● **What is needed**:
Using the entries that follow, write out the line containing "thumb cmc: (65, 51)", the line containing "ring pip: (107, 105)", and every line between them, exactly and nothing else.

● **Task data**:
- Opening Delimiter -

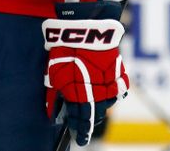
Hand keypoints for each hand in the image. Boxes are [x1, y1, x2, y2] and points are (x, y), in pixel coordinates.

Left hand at [43, 15, 128, 146]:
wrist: (85, 31)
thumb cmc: (65, 51)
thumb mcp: (53, 74)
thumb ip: (52, 96)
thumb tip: (49, 112)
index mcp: (79, 98)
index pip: (80, 121)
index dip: (80, 131)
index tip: (79, 138)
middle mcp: (97, 96)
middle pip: (95, 116)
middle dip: (90, 121)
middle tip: (85, 124)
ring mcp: (111, 86)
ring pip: (107, 105)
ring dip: (100, 106)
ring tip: (93, 104)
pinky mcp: (120, 75)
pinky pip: (119, 91)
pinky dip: (113, 93)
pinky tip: (107, 91)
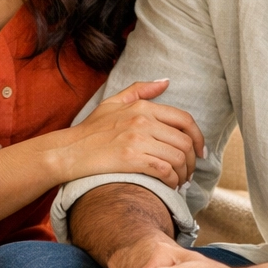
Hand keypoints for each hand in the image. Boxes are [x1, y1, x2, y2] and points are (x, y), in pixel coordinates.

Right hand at [56, 80, 204, 188]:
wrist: (68, 152)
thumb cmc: (90, 130)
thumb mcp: (114, 102)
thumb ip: (140, 89)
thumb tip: (166, 81)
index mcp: (142, 107)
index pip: (184, 120)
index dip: (198, 138)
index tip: (199, 152)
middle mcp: (143, 121)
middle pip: (184, 141)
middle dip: (192, 161)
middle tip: (188, 173)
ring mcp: (137, 139)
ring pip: (177, 157)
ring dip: (183, 174)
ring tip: (179, 181)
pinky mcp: (131, 159)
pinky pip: (164, 170)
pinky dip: (171, 181)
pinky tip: (168, 186)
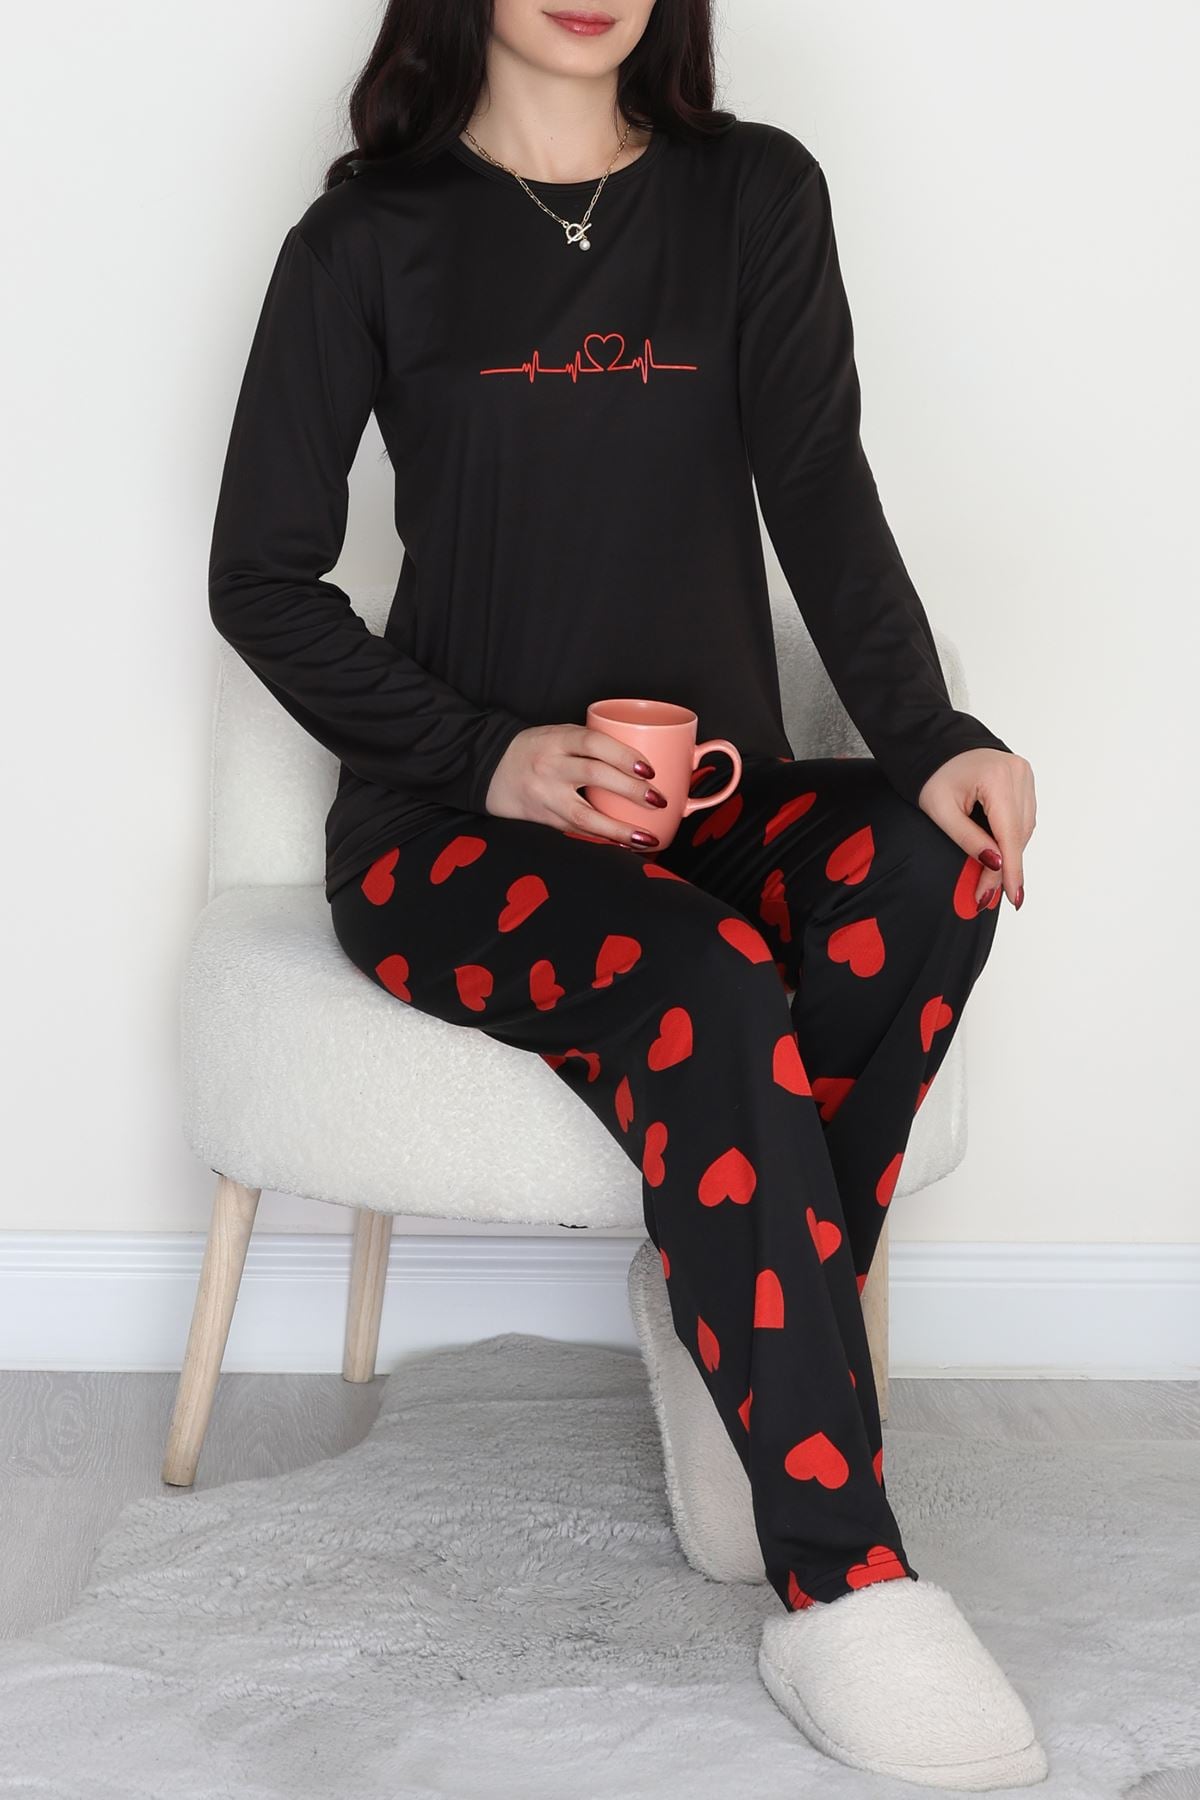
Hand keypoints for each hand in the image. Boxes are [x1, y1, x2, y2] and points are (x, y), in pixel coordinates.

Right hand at [484, 722, 669, 849]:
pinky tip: (625, 845)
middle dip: (630, 790)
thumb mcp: (561, 734)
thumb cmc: (538, 749)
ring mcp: (545, 796)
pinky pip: (577, 831)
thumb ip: (595, 744)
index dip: (623, 755)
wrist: (491, 769)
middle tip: (659, 800)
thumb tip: (647, 762)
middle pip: (594, 775)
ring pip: (584, 814)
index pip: (593, 743)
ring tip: (647, 838)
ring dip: (618, 829)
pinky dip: (603, 839)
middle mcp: (549, 766)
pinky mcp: (544, 819)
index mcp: (557, 740)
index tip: (649, 769)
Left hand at [917, 748, 1034, 908]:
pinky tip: (997, 854)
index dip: (1012, 870)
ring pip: (1023, 828)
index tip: (1013, 897)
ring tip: (990, 880)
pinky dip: (1010, 838)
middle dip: (1004, 868)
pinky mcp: (1023, 780)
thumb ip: (968, 839)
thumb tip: (996, 864)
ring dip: (1009, 855)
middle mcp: (1017, 774)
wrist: (934, 746)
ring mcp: (1024, 775)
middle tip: (985, 895)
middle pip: (1017, 834)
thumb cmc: (933, 775)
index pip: (1009, 834)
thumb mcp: (941, 811)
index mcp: (997, 778)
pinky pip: (1023, 817)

- Closing Delimiter -

● **Answer to this problem**:
thumb cmc: (65, 51)
thumb mcp: (53, 74)
thumb ip: (52, 96)
thumb tip: (49, 112)
index mcp: (79, 98)
index pip: (80, 121)
index dip: (80, 131)
index tip: (79, 138)
middle mcp: (97, 96)
middle pip: (95, 116)
middle dip: (90, 121)
middle tip: (85, 124)
ring mcp: (111, 86)
ring pip: (107, 105)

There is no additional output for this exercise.